BRIEF → Restate word for word the lines of the records below, starting at the line that contains "right elbow: (130, 216)" and ending at the line that contains "left shoulder: (146, 132)", with both of those lines included and nothing else.

=-=-=

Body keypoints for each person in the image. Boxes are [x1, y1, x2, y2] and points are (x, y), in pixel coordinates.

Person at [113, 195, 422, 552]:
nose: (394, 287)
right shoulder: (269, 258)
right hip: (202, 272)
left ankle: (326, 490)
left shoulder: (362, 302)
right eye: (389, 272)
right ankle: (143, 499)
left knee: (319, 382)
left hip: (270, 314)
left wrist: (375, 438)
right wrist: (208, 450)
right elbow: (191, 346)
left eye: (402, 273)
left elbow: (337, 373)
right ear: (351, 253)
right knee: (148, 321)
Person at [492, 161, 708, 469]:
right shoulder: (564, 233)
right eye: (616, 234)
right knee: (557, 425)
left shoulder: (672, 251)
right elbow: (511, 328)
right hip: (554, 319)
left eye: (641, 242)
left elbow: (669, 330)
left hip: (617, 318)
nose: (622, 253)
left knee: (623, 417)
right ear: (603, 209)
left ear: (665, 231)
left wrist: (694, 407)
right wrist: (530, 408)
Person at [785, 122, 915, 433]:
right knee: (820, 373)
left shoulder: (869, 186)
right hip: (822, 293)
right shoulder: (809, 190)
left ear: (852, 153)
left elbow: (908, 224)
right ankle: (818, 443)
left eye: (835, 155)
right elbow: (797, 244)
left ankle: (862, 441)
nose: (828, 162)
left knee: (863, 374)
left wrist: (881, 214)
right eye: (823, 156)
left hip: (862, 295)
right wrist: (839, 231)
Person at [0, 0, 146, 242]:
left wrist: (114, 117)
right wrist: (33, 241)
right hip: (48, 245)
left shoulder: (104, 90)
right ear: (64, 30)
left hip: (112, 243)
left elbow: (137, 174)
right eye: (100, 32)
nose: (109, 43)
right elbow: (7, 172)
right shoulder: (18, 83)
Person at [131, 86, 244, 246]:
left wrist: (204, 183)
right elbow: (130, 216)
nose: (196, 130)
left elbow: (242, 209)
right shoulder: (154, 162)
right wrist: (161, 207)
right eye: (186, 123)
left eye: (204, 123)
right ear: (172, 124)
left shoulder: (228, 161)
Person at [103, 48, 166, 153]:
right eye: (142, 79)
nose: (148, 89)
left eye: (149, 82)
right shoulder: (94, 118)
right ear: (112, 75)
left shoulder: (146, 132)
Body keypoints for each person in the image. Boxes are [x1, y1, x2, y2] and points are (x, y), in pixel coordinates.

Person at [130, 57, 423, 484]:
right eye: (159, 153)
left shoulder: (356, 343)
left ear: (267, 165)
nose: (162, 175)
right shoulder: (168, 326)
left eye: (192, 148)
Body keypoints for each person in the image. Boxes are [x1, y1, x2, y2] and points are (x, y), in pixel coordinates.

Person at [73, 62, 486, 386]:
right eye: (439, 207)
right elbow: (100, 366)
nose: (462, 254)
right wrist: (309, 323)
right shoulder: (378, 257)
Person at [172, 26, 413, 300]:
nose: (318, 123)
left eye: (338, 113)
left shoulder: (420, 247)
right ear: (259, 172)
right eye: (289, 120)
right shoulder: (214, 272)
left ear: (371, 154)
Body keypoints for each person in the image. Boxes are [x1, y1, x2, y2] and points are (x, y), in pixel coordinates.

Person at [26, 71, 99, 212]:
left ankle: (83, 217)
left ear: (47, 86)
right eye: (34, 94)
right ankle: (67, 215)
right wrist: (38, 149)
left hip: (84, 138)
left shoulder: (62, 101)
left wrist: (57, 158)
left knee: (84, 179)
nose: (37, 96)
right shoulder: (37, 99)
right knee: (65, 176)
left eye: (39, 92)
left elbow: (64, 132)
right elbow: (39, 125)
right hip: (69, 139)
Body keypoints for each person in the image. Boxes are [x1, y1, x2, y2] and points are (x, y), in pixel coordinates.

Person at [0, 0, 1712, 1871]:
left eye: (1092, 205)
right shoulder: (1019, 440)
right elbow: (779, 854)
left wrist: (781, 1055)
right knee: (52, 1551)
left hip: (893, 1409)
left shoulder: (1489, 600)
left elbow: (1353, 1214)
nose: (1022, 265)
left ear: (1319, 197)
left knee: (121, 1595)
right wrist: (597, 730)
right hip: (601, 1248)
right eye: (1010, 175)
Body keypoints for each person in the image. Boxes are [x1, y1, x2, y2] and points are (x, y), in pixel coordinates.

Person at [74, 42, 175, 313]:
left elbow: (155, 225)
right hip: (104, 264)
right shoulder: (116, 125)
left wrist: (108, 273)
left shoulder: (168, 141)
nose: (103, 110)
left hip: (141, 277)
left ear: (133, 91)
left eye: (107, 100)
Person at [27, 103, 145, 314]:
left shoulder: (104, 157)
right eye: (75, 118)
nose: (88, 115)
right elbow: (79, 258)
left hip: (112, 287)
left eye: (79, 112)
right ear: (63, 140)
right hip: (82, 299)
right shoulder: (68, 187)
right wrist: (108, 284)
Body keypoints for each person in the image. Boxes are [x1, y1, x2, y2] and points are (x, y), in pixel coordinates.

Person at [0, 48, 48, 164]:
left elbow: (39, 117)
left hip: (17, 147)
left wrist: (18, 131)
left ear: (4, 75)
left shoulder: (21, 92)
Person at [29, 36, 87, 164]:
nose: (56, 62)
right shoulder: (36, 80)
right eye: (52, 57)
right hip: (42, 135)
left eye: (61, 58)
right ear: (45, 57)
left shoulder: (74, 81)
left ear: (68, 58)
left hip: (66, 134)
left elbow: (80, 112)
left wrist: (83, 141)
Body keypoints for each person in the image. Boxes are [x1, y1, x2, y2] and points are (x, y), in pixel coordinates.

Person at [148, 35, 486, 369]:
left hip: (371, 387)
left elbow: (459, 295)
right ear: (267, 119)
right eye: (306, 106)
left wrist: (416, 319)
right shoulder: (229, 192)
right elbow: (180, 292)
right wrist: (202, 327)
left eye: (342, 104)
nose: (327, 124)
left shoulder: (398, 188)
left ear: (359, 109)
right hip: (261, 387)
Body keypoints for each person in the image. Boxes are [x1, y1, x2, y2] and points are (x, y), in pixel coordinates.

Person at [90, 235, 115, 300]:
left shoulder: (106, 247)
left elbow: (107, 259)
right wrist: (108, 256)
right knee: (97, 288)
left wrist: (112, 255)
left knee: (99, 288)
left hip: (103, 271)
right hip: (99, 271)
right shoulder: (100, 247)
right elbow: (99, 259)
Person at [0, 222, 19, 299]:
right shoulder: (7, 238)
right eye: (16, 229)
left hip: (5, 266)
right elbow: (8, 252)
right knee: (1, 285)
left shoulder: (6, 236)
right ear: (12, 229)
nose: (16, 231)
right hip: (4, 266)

=-=-=

TASK SOLUTION →
right elbow: (130, 216)
nose: (196, 130)
left elbow: (242, 209)
right shoulder: (154, 162)
right wrist: (161, 207)
right eye: (186, 123)
left eye: (204, 123)
right ear: (172, 124)
left shoulder: (228, 161)
Person at [103, 48, 166, 153]:
right eye: (142, 79)
nose: (148, 89)
left eye: (149, 82)
right shoulder: (94, 118)
right ear: (112, 75)
left shoulder: (146, 132)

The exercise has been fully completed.